Best teaching/classroom moment of the past year? My best experiences over the past year have been in developing and teaching the Clinical Data Management course for the DNP program. As part of that class, I run help sessions every week. My best experiences have been when a student starts the semester with a complete lack of confidence in applying data management and statistical knowledge to their own data sets and by the end of the semester they have independently completed an entire analysis and presented it with confidence.

What have you learned from your students? I’ve learned so much, but most importantly I’ve learned to be patient with each student’s individual learning trajectory. Every student is unique, with different needs for learning, but everyone is capable of learning.

 

Whiting School of Engineering

WHITING SCHOOL OF ENGINEERING: Danielle Tarraf

Danielle C. Tarraf, assistant professor, Department of Electrical and Computer Engineering

How would you describe your teaching philosophy? Obviously, it is very important to teach the students the course material. But it is even more important to train them to think analytically, and to train them to ask the right questions.

What’s the best piece of teaching advice you ever received? I don’t think I ever received teaching advice directly. I have learned by example, from observing all the great teachers I have been fortunate to have.

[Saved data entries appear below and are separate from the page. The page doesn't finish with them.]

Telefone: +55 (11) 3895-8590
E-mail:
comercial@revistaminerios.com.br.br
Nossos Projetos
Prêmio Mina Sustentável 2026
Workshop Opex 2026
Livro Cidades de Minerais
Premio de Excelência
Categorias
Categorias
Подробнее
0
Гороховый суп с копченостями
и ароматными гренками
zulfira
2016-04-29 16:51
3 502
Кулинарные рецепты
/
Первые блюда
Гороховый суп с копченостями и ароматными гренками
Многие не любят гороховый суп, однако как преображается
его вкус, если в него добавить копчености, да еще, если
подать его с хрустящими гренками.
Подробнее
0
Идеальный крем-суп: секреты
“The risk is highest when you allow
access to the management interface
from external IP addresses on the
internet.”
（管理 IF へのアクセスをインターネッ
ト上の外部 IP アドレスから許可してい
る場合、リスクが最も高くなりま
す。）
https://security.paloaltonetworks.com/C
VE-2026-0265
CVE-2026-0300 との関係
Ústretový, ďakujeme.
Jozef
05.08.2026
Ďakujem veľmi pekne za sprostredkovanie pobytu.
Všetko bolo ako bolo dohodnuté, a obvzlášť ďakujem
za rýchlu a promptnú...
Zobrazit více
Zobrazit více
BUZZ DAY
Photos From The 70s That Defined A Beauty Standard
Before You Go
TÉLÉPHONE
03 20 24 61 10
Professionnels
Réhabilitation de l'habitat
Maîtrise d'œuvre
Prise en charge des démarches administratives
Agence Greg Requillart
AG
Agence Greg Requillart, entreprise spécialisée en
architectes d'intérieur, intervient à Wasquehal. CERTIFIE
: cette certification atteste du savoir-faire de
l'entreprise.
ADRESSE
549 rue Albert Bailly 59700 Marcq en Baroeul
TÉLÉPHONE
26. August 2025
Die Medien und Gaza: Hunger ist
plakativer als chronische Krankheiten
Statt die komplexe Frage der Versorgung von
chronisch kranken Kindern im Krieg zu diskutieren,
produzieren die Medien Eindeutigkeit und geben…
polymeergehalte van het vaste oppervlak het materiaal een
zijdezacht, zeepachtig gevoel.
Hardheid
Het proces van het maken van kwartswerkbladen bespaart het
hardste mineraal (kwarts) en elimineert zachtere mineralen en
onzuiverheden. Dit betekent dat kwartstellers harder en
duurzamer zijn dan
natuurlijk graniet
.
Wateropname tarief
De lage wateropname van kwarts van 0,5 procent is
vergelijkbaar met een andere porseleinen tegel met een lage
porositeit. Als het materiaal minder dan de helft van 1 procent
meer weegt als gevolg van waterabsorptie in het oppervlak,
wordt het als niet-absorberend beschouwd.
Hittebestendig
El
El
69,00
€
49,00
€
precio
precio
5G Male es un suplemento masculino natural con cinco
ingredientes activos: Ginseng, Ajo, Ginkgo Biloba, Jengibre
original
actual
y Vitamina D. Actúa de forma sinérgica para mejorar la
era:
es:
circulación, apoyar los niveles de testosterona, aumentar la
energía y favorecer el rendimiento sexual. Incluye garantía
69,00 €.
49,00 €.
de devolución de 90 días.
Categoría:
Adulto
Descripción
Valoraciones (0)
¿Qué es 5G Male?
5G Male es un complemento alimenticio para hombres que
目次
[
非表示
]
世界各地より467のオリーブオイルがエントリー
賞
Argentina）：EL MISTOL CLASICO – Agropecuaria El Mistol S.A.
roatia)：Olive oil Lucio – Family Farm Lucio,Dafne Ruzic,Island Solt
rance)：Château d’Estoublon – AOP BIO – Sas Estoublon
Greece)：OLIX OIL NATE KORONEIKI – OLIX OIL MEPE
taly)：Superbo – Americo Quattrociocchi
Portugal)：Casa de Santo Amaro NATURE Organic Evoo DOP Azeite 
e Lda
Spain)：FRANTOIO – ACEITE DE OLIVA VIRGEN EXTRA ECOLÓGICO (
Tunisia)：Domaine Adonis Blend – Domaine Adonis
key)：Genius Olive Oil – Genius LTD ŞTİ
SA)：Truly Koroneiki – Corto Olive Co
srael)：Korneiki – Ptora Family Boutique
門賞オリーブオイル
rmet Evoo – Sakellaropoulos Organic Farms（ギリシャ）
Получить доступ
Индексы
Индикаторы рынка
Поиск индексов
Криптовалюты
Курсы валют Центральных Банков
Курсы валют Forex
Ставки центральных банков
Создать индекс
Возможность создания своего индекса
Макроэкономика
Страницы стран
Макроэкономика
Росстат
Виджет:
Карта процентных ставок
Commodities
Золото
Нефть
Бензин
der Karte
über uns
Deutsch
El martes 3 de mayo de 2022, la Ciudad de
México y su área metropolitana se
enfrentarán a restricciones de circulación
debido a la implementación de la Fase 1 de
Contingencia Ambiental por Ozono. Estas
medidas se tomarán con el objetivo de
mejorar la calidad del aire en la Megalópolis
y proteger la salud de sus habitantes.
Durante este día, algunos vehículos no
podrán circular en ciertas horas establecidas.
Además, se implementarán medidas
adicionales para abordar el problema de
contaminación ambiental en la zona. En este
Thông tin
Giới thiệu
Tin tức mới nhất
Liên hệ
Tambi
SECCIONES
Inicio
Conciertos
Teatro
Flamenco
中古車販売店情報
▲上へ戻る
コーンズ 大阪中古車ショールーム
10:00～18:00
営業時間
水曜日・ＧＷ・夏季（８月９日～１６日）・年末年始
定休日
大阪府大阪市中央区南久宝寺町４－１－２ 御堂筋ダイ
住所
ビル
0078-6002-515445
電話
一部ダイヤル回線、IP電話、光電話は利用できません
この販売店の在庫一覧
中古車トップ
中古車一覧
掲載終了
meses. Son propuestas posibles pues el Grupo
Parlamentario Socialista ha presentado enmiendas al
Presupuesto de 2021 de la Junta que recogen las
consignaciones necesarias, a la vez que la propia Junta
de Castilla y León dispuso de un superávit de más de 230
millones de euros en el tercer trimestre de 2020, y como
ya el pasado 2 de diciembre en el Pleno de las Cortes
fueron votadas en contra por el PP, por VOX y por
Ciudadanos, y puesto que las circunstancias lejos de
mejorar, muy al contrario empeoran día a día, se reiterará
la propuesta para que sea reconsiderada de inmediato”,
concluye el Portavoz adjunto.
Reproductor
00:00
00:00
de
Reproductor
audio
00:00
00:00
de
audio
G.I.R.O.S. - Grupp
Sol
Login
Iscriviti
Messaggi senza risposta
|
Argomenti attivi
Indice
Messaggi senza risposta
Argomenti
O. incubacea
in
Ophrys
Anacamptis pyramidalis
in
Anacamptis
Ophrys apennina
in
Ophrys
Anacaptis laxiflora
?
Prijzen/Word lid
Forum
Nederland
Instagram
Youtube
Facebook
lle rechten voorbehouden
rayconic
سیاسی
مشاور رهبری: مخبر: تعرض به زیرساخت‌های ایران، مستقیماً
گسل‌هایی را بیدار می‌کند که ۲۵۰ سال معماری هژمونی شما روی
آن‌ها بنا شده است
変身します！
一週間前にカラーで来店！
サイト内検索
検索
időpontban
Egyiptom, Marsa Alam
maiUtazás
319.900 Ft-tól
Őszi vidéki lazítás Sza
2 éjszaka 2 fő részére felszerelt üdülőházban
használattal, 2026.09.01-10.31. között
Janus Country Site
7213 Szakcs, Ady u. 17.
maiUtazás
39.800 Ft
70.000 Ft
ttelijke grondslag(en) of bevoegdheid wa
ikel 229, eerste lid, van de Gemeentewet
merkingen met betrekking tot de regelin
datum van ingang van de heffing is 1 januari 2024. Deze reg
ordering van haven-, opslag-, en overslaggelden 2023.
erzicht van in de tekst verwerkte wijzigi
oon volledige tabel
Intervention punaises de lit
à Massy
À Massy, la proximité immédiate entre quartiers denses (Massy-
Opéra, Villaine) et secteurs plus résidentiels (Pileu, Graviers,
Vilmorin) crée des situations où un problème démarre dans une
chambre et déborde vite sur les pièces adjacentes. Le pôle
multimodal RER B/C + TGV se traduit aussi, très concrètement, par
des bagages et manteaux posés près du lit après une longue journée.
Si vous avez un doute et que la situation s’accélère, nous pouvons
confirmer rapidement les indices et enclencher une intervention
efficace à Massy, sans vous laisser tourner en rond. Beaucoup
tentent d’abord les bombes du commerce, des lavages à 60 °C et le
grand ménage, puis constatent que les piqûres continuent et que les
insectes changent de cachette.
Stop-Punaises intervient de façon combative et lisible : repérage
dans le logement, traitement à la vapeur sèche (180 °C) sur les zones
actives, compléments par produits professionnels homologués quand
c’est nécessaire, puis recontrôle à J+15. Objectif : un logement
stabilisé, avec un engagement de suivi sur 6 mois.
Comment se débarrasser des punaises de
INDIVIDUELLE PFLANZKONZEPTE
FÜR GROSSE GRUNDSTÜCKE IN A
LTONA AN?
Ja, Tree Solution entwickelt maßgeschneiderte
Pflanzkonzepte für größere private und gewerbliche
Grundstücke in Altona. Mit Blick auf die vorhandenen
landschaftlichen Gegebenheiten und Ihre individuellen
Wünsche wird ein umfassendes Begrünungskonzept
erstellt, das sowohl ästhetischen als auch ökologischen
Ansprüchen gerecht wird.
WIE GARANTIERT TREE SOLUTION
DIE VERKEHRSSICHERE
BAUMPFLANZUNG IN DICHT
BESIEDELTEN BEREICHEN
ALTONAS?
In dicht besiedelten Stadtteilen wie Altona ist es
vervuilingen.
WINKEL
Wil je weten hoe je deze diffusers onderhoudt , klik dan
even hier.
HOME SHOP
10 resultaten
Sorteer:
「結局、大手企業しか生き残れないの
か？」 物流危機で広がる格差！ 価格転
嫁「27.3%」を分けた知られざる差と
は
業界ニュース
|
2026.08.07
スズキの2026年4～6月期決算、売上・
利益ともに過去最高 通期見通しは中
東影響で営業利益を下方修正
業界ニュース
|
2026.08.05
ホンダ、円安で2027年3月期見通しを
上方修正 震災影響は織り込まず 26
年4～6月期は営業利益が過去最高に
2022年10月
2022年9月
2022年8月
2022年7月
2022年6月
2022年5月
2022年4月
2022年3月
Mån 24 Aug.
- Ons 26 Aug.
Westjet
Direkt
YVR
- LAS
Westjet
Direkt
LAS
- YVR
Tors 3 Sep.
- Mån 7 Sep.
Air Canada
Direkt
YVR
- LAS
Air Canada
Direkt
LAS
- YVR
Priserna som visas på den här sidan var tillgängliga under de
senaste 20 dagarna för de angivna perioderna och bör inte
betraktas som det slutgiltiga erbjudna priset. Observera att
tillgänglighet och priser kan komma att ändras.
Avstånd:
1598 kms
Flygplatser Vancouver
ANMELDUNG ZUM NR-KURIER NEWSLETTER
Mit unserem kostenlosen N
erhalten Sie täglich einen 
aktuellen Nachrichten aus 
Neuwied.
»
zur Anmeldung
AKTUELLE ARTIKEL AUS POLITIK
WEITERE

Did you have any teaching inspirations? I have been extremely lucky. I have had many wonderful teachers at various stages of my education, starting from middle and high school all the way through the doctoral program. I am greatly indebted to them for setting a high standard, and for positively influencing my education and career. I have observed several common traits among them: They all love the material they teach, and they all care deeply about their students.

Best teaching/classroom moment of the past year? It happens every semester: A student who starts out relatively weak gradually improves through the semester and goes on to earn one of the highest grades in the class. These instances give me a great sense of achievement.

What have you learned from your students? Their questions keep me on my toes. It’s great to revisit well-established concepts or results and view them through new eyes every semester.